Copy every record verbatim. Leave the pictures out.

** SOURCE RECORDS follows **

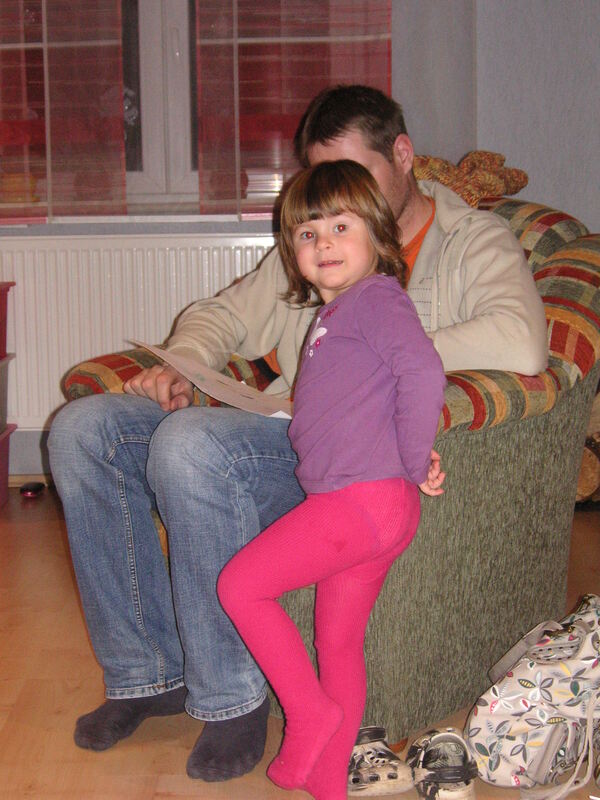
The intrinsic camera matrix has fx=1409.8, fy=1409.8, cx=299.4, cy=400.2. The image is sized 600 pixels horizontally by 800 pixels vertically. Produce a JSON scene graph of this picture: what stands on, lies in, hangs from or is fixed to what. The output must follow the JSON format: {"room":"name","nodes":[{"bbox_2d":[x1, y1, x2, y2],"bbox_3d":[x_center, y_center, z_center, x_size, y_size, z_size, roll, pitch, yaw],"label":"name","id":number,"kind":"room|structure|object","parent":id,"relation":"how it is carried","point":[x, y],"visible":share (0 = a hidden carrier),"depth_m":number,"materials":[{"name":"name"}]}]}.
{"room":"living room","nodes":[
{"label":"living room","id":0,"kind":"room"},
{"bbox_2d":[0,0,598,487],"bbox_3d":[-0.318,-1.021,4.146,5.027,2.620,0.221,-1,8,0],"label":"wall","id":1,"kind":"structure","parent":0,"point":[35,452],"depth_m":4.16,"materials":[{"name":"paint"}]},
{"bbox_2d":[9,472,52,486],"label":"baseboard","id":2,"kind":"structure","parent":1,"relation":"attached to","point":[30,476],"depth_m":4.31,"materials":[{"name":"brown wood"}]},
{"bbox_2d":[0,0,128,222],"bbox_3d":[-0.881,-1.316,4.002,0.764,1.590,0.095,-1,8,0],"label":"left curtain","id":3,"kind":"object","parent":1,"relation":"attached to","point":[48,199],"visible":0.96,"depth_m":4.05,"materials":[{"name":"fabric"}]},
{"bbox_2d":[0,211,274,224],"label":"window sill","id":4,"kind":"structure","parent":1,"relation":"attached to","point":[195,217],"depth_m":4.11,"materials":[{"name":"white"}]},
{"bbox_2d":[0,230,281,430],"bbox_3d":[-0.489,-0.189,4.154,1.452,0.596,0.069,-1,8,0],"label":"radiator","id":5,"kind":"object","parent":1,"relation":"attached to","point":[84,353],"visible":0.53,"depth_m":4.12,"materials":[{"name":"white metal"}]},
{"bbox_2d":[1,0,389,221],"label":"window","id":6,"kind":"structure","parent":1,"relation":"in","point":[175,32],"depth_m":4.21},
{"bbox_2d":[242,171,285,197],"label":"book stack","id":7,"kind":"object","parent":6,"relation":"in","point":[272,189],"visible":0.5,"depth_m":4.13,"materials":[{"name":"paper"}]},
{"bbox_2d":[192,0,390,216],"bbox_3d":[-0.021,-1.322,3.989,0.610,1.593,0.098,-1,8,0],"label":"right curtain","id":8,"kind":"object","parent":1,"relation":"attached to","point":[304,94],"visible":0.66,"depth_m":4.04,"materials":[{"name":"red fabric"}]},
{"bbox_2d":[0,484,599,799],"bbox_3d":[-0.152,0.694,1.541,5.084,0.103,5.648,-1,8,0],"label":"floor","id":9,"kind":"structure","parent":0,"point":[25,778],"depth_m":2.44,"materials":[{"name":"brown wood"}]},
{"bbox_2d":[0,422,19,506],"bbox_3d":[-1.011,0.209,3.930,0.388,0.220,0.419,-1,8,0],"label":"bin","id":10,"kind":"object","parent":9,"relation":"on","point":[4,444],"visible":0.98,"depth_m":4.05,"materials":[{"name":"red plastic"}]},
{"bbox_2d":[0,352,15,433],"bbox_3d":[-1.015,-0.002,3.829,0.419,0.208,0.485,-1,8,0],"label":"storage bin","id":11,"kind":"object","parent":10,"relation":"on","point":[2,387],"visible":0.98,"depth_m":3.97,"materials":[{"name":"plastic"}]},
{"bbox_2d":[0,282,14,358],"bbox_3d":[-1.015,-0.215,3.895,0.428,0.192,0.374,-1,8,0],"label":"red storage box","id":12,"kind":"object","parent":11,"relation":"on","point":[0,313],"visible":0.99,"depth_m":3.95,"materials":[{"name":"red plastic"}]},
{"bbox_2d":[19,481,45,496],"bbox_3d":[-0.792,0.263,4.174,0.066,0.041,0.095,-1,8,0],"label":"computer mouse","id":13,"kind":"object","parent":9,"relation":"on","point":[28,489],"visible":0.99,"depth_m":4.14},
{"bbox_2d":[215,159,448,799],"bbox_3d":[0.057,0.123,2.010,0.288,0.900,0.333,4,9,32],"label":"child","id":14,"kind":"object","parent":9,"relation":"on","point":[323,328],"visible":0.98,"depth_m":1.96},
{"bbox_2d":[69,184,599,763],"bbox_3d":[0.122,0.062,2.602,0.935,0.875,0.910,-1,8,0],"label":"armchair","id":15,"kind":"object","parent":9,"relation":"on","point":[544,249],"visible":0.38,"depth_m":2.35,"materials":[{"name":"fabric"}]},
{"bbox_2d":[45,82,546,783],"bbox_3d":[0.033,-0.003,2.342,0.666,1.014,0.667,5,10,37],"label":"man","id":16,"kind":"object","parent":15,"relation":"on","point":[394,209],"visible":0.69,"depth_m":2.22},
{"bbox_2d":[130,339,292,419],"bbox_3d":[-0.115,-0.031,2.345,0.238,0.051,0.326,-8,11,-41],"label":"paper","id":17,"kind":"object","parent":16,"relation":"in","point":[244,394],"visible":0.62,"depth_m":2.30,"materials":[{"name":"white paper"}]},
{"bbox_2d":[410,150,529,206],"bbox_3d":[0.318,-0.470,3.070,0.375,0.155,0.329,-1,8,0],"label":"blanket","id":18,"kind":"object","parent":15,"relation":"on","point":[500,157],"visible":0.46,"depth_m":3.00,"materials":[{"name":"fabric"}]},
{"bbox_2d":[346,726,412,796],"bbox_3d":[0.097,0.532,2.080,0.096,0.085,0.152,-3,8,-19],"label":"shoe","id":19,"kind":"object","parent":9,"relation":"on","point":[366,773],"visible":0.85,"depth_m":2.03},
{"bbox_2d":[407,728,477,799],"bbox_3d":[0.207,0.531,2.053,0.092,0.094,0.200,-1,8,0],"label":"shoe","id":20,"kind":"object","parent":9,"relation":"on","point":[447,773],"visible":0.99,"depth_m":2.01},
{"bbox_2d":[463,595,599,799],"bbox_3d":[0.408,0.437,2.146,0.216,0.260,0.366,5,10,37],"label":"handbag","id":21,"kind":"object","parent":9,"relation":"on","point":[505,715],"visible":0.99,"depth_m":2.05,"materials":[{"name":"white fabric"}]},
{"bbox_2d":[576,388,599,506],"bbox_3d":[0.917,0.097,3.879,0.509,0.409,0.387,-1,8,0],"label":"firewood log","id":22,"kind":"object","parent":9,"relation":"on","point":[585,491],"visible":0.4,"depth_m":3.80,"materials":[{"name":"brown wood"}]}
]}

** End of SOURCE RECORDS **

PROBLEM SOLUTION >>
The intrinsic camera matrix has fx=1409.8, fy=1409.8, cx=299.4, cy=400.2. The image is sized 600 pixels horizontally by 800 pixels vertically. Produce a JSON scene graph of this picture: what stands on, lies in, hangs from or is fixed to what. The output must follow the JSON format: {"room":"name","nodes":[{"bbox_2d":[x1, y1, x2, y2],"bbox_3d":[x_center, y_center, z_center, x_size, y_size, z_size, roll, pitch, yaw],"label":"name","id":number,"kind":"room|structure|object","parent":id,"relation":"how it is carried","point":[x, y],"visible":share (0 = a hidden carrier),"depth_m":number,"materials":[{"name":"name"}]}]}.
{"room":"living room","nodes":[
{"label":"living room","id":0,"kind":"room"},
{"bbox_2d":[0,0,598,487],"bbox_3d":[-0.318,-1.021,4.146,5.027,2.620,0.221,-1,8,0],"label":"wall","id":1,"kind":"structure","parent":0,"point":[35,452],"depth_m":4.16,"materials":[{"name":"paint"}]},
{"bbox_2d":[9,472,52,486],"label":"baseboard","id":2,"kind":"structure","parent":1,"relation":"attached to","point":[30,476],"depth_m":4.31,"materials":[{"name":"brown wood"}]},
{"bbox_2d":[0,0,128,222],"bbox_3d":[-0.881,-1.316,4.002,0.764,1.590,0.095,-1,8,0],"label":"left curtain","id":3,"kind":"object","parent":1,"relation":"attached to","point":[48,199],"visible":0.96,"depth_m":4.05,"materials":[{"name":"fabric"}]},
{"bbox_2d":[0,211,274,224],"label":"window sill","id":4,"kind":"structure","parent":1,"relation":"attached to","point":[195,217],"depth_m":4.11,"materials":[{"name":"white"}]},
{"bbox_2d":[0,230,281,430],"bbox_3d":[-0.489,-0.189,4.154,1.452,0.596,0.069,-1,8,0],"label":"radiator","id":5,"kind":"object","parent":1,"relation":"attached to","point":[84,353],"visible":0.53,"depth_m":4.12,"materials":[{"name":"white metal"}]},
{"bbox_2d":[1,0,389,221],"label":"window","id":6,"kind":"structure","parent":1,"relation":"in","point":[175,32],"depth_m":4.21},
{"bbox_2d":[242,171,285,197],"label":"book stack","id":7,"kind":"object","parent":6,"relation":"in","point":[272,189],"visible":0.5,"depth_m":4.13,"materials":[{"name":"paper"}]},
{"bbox_2d":[192,0,390,216],"bbox_3d":[-0.021,-1.322,3.989,0.610,1.593,0.098,-1,8,0],"label":"right curtain","id":8,"kind":"object","parent":1,"relation":"attached to","point":[304,94],"visible":0.66,"depth_m":4.04,"materials":[{"name":"red fabric"}]},
{"bbox_2d":[0,484,599,799],"bbox_3d":[-0.152,0.694,1.541,5.084,0.103,5.648,-1,8,0],"label":"floor","id":9,"kind":"structure","parent":0,"point":[25,778],"depth_m":2.44,"materials":[{"name":"brown wood"}]},
{"bbox_2d":[0,422,19,506],"bbox_3d":[-1.011,0.209,3.930,0.388,0.220,0.419,-1,8,0],"label":"bin","id":10,"kind":"object","parent":9,"relation":"on","point":[4,444],"visible":0.98,"depth_m":4.05,"materials":[{"name":"red plastic"}]},
{"bbox_2d":[0,352,15,433],"bbox_3d":[-1.015,-0.002,3.829,0.419,0.208,0.485,-1,8,0],"label":"storage bin","id":11,"kind":"object","parent":10,"relation":"on","point":[2,387],"visible":0.98,"depth_m":3.97,"materials":[{"name":"plastic"}]},
{"bbox_2d":[0,282,14,358],"bbox_3d":[-1.015,-0.215,3.895,0.428,0.192,0.374,-1,8,0],"label":"red storage box","id":12,"kind":"object","parent":11,"relation":"on","point":[0,313],"visible":0.99,"depth_m":3.95,"materials":[{"name":"red plastic"}]},
{"bbox_2d":[19,481,45,496],"bbox_3d":[-0.792,0.263,4.174,0.066,0.041,0.095,-1,8,0],"label":"computer mouse","id":13,"kind":"object","parent":9,"relation":"on","point":[28,489],"visible":0.99,"depth_m":4.14},
{"bbox_2d":[215,159,448,799],"bbox_3d":[0.057,0.123,2.010,0.288,0.900,0.333,4,9,32],"label":"child","id":14,"kind":"object","parent":9,"relation":"on","point":[323,328],"visible":0.98,"depth_m":1.96},
{"bbox_2d":[69,184,599,763],"bbox_3d":[0.122,0.062,2.602,0.935,0.875,0.910,-1,8,0],"label":"armchair","id":15,"kind":"object","parent":9,"relation":"on","point":[544,249],"visible":0.38,"depth_m":2.35,"materials":[{"name":"fabric"}]},
{"bbox_2d":[45,82,546,783],"bbox_3d":[0.033,-0.003,2.342,0.666,1.014,0.667,5,10,37],"label":"man","id":16,"kind":"object","parent":15,"relation":"on","point":[394,209],"visible":0.69,"depth_m":2.22},
{"bbox_2d":[130,339,292,419],"bbox_3d":[-0.115,-0.031,2.345,0.238,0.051,0.326,-8,11,-41],"label":"paper","id":17,"kind":"object","parent":16,"relation":"in","point":[244,394],"visible":0.62,"depth_m":2.30,"materials":[{"name":"white paper"}]},
{"bbox_2d":[410,150,529,206],"bbox_3d":[0.318,-0.470,3.070,0.375,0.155,0.329,-1,8,0],"label":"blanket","id":18,"kind":"object","parent":15,"relation":"on","point":[500,157],"visible":0.46,"depth_m":3.00,"materials":[{"name":"fabric"}]},
{"bbox_2d":[346,726,412,796],"bbox_3d":[0.097,0.532,2.080,0.096,0.085,0.152,-3,8,-19],"label":"shoe","id":19,"kind":"object","parent":9,"relation":"on","point":[366,773],"visible":0.85,"depth_m":2.03},
{"bbox_2d":[407,728,477,799],"bbox_3d":[0.207,0.531,2.053,0.092,0.094,0.200,-1,8,0],"label":"shoe","id":20,"kind":"object","parent":9,"relation":"on","point":[447,773],"visible":0.99,"depth_m":2.01},
{"bbox_2d":[463,595,599,799],"bbox_3d":[0.408,0.437,2.146,0.216,0.260,0.366,5,10,37],"label":"handbag","id":21,"kind":"object","parent":9,"relation":"on","point":[505,715],"visible":0.99,"depth_m":2.05,"materials":[{"name":"white fabric"}]},
{"bbox_2d":[576,388,599,506],"bbox_3d":[0.917,0.097,3.879,0.509,0.409,0.387,-1,8,0],"label":"firewood log","id":22,"kind":"object","parent":9,"relation":"on","point":[585,491],"visible":0.4,"depth_m":3.80,"materials":[{"name":"brown wood"}]}
]}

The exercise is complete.